__WHAT TO DO__
Could you filter the records below down to the lines that include the word "Right"?

__THE DATA__

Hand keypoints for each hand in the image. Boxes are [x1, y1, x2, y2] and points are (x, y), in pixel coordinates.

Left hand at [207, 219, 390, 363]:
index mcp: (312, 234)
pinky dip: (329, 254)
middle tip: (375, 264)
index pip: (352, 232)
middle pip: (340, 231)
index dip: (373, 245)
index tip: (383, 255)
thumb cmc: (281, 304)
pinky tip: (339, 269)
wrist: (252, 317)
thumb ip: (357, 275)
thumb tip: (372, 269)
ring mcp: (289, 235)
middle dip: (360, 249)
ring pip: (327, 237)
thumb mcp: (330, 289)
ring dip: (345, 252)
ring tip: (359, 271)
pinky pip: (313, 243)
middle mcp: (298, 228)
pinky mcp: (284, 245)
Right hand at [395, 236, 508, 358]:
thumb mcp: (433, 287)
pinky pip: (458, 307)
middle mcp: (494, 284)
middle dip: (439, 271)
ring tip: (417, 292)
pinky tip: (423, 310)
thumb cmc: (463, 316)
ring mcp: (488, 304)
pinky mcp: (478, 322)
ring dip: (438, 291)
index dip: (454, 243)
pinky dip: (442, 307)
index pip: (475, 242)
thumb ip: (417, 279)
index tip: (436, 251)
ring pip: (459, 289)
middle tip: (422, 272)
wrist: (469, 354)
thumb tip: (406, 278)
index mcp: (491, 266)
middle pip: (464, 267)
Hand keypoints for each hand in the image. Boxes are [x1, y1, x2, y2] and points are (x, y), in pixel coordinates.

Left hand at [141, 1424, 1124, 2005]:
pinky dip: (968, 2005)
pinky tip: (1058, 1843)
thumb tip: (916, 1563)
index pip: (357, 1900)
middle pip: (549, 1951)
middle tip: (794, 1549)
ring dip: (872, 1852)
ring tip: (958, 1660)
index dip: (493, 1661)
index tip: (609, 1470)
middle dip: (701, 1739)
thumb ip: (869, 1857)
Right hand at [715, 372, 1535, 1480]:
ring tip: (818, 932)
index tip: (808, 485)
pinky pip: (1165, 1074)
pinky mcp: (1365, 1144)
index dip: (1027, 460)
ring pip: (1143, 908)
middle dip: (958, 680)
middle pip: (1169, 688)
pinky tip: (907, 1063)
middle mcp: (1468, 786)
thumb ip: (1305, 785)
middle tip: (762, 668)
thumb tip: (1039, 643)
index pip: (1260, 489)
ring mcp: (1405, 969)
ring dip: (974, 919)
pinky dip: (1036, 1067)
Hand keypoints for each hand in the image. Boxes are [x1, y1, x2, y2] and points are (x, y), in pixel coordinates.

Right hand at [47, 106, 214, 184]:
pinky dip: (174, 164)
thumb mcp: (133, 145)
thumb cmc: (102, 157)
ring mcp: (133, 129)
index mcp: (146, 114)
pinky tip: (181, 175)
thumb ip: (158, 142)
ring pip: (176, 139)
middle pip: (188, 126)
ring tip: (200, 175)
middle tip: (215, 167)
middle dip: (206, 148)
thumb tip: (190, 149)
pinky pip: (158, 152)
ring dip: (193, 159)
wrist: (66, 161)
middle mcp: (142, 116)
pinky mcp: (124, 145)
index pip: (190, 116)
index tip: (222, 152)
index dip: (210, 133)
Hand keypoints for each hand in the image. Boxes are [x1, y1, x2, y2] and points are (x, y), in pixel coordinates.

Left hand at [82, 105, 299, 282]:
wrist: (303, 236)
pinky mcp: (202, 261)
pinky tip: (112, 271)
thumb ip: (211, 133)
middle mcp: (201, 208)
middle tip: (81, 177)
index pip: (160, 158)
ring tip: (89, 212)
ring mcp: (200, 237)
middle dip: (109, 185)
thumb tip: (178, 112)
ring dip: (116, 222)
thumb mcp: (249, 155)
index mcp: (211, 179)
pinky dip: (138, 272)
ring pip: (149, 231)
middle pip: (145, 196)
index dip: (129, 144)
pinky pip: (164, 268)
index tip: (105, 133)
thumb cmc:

__WORKED SOLUTION__
Right hand at [395, 236, 508, 358]:
Right hand at [715, 372, 1535, 1480]:
Right hand at [47, 106, 214, 184]:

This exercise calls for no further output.